Po pielgrzymce – ks. Franciszek Kamecki

Dużo się dzieje w świecie. Zło pomieszane z dobrem. Zamachy, strzały w przypadkowych bliźnich, uciekinierzy z terenów, gdzie wojny… I w tym papież Franciszek, który był w Polsce i zostawił siebie.

REKLAMA


I tak znajduje się Kościół z papieżem i z jego modlitwą, jego wytrwałym pokazywaniem człowiekowi wartości i celów. I Jezus uwielbiany i poniżany. Częste wytykanie przez złośliwych ludzi, najczęściej młodych, że Kościoła mają dosyć, bo… inkwizycja, bo wyprawy krzyżowe, bo spaleni na stosach… Mówię, broniąc się, że to było kiedyś, że to było powiązane z królami i cesarzami, że dawniej niejeden biskup miał terytorium, był możnowładcą i musiał bronić swego posiadania, więc miał i wojsko. Ale teraz tego nie ma. To wtedy wygadują mi, że gdzie jest Kościół ubogi i pokorny, jaki jest wobec homoseksualizmu, pedofilii, skandali w swoich szeregach etc. I wtedy widzę wspaniałe ruchy religijne – przeciwne słabościom i zniechęceniu – które chcą naprawiać zepsute meble w Kościele i w nas i radykalnie ewangelizować.

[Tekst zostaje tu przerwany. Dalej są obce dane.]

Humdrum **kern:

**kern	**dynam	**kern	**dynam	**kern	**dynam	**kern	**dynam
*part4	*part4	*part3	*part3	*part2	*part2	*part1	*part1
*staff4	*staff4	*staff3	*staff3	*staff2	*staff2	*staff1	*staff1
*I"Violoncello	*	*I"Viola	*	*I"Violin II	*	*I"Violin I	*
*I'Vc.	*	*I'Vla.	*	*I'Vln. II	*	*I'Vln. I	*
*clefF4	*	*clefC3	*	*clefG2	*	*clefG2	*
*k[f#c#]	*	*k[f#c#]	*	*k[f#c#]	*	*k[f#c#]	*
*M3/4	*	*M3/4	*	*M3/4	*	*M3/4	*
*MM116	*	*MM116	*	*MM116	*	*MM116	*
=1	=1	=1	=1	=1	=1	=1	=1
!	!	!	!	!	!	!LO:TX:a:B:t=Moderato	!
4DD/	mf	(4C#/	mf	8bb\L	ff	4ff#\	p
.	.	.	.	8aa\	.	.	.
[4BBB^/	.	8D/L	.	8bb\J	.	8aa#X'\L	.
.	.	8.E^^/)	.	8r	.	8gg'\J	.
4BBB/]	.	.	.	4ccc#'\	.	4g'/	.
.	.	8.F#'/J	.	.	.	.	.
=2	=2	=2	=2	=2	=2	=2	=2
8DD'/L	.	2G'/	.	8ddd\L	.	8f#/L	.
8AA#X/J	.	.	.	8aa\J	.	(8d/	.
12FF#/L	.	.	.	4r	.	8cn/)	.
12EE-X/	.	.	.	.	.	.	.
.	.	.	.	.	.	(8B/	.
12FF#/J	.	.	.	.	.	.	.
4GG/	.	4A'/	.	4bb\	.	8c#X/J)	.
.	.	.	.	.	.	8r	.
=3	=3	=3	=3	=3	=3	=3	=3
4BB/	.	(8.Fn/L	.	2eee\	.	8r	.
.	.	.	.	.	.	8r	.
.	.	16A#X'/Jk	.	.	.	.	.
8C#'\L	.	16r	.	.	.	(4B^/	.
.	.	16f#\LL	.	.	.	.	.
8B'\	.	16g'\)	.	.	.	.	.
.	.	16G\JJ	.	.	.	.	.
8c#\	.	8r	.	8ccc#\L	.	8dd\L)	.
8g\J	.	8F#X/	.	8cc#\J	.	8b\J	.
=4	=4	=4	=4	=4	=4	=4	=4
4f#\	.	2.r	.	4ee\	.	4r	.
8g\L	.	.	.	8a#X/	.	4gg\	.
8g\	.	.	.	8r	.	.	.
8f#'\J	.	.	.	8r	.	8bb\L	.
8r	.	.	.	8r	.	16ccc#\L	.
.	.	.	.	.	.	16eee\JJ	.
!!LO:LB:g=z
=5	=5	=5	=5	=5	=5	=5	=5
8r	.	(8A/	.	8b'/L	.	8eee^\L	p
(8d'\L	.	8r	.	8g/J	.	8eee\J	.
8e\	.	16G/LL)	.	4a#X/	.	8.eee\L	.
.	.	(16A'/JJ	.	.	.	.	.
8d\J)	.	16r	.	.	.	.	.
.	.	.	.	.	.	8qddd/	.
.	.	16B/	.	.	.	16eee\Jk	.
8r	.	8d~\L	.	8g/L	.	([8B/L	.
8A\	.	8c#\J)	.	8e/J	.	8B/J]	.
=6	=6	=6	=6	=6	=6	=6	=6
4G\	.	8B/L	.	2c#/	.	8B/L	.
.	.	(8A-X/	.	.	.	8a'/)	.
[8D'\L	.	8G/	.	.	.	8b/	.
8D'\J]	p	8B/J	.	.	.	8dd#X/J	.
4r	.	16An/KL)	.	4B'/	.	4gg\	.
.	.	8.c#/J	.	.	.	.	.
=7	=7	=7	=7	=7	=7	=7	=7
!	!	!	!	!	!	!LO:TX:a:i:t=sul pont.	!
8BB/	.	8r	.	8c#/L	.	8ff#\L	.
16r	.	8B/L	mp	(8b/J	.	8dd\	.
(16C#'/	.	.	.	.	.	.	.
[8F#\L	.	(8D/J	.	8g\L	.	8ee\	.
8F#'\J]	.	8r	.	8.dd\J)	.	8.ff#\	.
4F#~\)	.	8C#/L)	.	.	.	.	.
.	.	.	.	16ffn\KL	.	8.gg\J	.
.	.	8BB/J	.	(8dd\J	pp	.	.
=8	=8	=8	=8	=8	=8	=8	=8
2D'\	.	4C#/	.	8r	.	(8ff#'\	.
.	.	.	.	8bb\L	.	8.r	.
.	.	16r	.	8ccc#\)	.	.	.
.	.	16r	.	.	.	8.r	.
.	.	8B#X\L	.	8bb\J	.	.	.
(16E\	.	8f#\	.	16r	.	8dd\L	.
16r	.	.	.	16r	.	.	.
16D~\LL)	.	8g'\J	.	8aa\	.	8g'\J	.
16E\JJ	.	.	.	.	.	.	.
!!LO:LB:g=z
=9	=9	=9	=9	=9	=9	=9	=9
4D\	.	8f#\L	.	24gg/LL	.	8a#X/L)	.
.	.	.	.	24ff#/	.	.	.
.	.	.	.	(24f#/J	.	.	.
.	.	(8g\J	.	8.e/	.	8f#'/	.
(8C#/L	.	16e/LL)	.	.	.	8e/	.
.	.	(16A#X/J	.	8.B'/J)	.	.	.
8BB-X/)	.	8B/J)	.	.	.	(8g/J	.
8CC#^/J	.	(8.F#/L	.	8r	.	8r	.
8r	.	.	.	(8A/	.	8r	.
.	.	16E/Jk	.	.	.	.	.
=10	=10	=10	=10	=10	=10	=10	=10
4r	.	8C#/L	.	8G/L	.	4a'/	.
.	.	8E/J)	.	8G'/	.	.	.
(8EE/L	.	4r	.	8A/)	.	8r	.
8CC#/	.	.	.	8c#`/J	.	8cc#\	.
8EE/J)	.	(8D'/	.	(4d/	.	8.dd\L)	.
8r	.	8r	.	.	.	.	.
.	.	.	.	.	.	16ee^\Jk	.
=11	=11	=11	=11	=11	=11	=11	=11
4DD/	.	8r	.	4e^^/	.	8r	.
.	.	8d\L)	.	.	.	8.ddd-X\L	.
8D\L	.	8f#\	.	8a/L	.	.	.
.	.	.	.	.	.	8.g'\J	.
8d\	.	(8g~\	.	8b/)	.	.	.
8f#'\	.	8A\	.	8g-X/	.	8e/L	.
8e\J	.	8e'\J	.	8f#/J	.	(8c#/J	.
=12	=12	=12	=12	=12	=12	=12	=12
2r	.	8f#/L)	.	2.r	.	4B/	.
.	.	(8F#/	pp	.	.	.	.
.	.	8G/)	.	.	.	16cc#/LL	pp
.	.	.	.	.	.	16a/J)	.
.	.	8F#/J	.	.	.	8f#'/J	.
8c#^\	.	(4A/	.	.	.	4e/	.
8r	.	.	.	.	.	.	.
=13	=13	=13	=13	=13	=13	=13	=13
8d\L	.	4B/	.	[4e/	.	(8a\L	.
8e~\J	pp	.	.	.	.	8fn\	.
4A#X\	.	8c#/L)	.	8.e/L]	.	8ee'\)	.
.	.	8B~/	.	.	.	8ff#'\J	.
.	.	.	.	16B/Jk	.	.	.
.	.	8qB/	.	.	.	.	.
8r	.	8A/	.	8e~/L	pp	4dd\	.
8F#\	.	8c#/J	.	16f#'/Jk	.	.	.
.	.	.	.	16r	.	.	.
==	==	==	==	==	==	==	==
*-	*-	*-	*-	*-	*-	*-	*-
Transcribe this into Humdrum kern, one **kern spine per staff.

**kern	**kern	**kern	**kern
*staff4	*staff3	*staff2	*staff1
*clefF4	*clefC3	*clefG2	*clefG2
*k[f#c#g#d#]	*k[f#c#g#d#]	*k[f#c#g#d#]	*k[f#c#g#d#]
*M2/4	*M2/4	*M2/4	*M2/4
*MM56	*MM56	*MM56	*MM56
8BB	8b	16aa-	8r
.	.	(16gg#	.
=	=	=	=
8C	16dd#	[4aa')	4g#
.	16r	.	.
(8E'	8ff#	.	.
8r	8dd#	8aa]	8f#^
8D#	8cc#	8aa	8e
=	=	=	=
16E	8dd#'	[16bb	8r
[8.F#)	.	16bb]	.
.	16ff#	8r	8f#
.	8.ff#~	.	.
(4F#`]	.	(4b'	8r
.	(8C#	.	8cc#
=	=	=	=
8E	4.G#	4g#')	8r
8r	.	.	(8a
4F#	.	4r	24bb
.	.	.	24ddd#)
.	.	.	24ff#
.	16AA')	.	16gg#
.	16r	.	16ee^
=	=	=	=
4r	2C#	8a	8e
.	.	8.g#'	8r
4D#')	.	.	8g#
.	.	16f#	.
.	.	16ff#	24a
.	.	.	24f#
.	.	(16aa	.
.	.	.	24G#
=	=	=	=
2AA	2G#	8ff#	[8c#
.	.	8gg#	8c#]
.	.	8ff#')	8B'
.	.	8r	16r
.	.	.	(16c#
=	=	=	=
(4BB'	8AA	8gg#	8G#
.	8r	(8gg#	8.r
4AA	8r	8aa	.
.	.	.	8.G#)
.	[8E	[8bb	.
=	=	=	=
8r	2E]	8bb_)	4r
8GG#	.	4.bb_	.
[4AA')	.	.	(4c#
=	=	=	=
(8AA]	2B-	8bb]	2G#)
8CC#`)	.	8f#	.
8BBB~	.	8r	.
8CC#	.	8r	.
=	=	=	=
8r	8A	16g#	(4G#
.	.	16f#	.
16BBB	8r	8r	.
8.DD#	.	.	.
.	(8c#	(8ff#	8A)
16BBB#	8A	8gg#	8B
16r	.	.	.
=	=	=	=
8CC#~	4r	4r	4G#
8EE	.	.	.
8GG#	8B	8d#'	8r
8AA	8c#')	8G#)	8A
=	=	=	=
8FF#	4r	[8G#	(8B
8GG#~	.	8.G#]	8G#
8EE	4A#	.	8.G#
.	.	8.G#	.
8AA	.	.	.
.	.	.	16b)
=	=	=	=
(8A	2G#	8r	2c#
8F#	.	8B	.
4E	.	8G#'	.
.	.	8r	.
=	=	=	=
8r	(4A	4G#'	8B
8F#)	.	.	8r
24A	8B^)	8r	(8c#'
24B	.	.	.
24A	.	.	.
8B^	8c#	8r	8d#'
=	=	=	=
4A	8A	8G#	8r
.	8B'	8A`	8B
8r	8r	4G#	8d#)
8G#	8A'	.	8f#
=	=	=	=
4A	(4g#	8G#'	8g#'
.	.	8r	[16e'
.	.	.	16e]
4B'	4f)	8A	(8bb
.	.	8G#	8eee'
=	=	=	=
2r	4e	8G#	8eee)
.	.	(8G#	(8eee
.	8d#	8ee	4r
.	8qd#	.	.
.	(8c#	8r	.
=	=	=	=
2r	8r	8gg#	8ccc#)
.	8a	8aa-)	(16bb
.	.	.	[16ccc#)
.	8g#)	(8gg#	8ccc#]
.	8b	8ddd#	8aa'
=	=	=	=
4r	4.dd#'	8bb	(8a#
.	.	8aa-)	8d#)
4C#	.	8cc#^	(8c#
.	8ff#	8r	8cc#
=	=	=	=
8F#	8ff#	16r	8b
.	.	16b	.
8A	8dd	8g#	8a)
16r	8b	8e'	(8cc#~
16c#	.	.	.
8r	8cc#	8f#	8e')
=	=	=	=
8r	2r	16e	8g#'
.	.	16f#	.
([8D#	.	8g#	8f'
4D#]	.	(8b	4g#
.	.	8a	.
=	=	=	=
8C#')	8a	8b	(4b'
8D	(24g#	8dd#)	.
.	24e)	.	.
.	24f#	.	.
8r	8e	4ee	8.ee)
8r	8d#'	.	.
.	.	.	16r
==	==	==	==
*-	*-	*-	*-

Tak było kiedyś, na przykład w czasach św. Franciszka z Asyżu, kiedy zaczęto tworzyć biedne zakony obok bogatych rycerskich. I dzisiaj obok tworzą się grupy, wspólnoty, zgromadzenia. Wielbią Jezusa. Modlą się. Tworzą nowych liderów i apostołów. Nawróceni stają się nowatorami – świeżymi oczami i ustami Kościoła.

Bardzo śledzę te ruchy. I jak mogę, to i uczestniczę w nich lub je wspieram. Raczej uczestniczyłem. Trochę. Teraz, na emeryturze, przecież już nie. Bo bym mógł coś popsuć Kościołowi. Tak się słyszy o emerytach duchownych. Są zbędni. Nie ma wobec nich oferty. Też są obok – jak te nowe ruchy. Co możemy robić? Możemy choćby przepraszać.

Dziennikarze zapytali Franciszka o słowa kard. Reinharda Marxa, przewodniczącego niemieckiego episkopatu, który stwierdził, że katolicy powinni przeprosić homoseksualistów za przyczynienie się do ich marginalizacji.

Słowa te padły w kontekście masakry w klubie gejowskim w Orlando. „Kościół musi przeprosić za to, że nie zachowywał się wiele razy tak, jak powinien. Kiedy mówię Kościół, mam na myśli chrześcijan, ponieważ Kościół jest święty. Wszyscy jesteśmy grzesznikami. Wszyscy musimy przeprosić” – stwierdził Papież. „Katechizm mówi jasno. Nie można dyskryminować. Należy respektować i duszpastersko towarzyszyć” – powiedział.

Papież wyznał, że dorastał w Argentynie, w „zamkniętej katolickiej kulturze”, gdzie „dobrzy katolicy nie wpuszczali do domów osób rozwiedzionych”. „Dzięki Bogu, ta kultura się zmieniła”, przyznał Franciszek. Mój pierwszy proboszcz także mi zalecał, abym podczas kolędy pomijał domy małżeństw bez ślubu kościelnego. Nie potrafiłem tego zalecenia wykonać. Przecież w tych domach były małe dzieci, dziadkowie. Ale to było 52 lata temu. Spojrzenie na te problemy całkowicie się w Kościele zmieniło. Ale u kapłanów słyszy się jeszcze o niechęci i o formach organizacyjnych przy I Komunii św., które piętnują rozwiedzionych. I u młodych to słyszę.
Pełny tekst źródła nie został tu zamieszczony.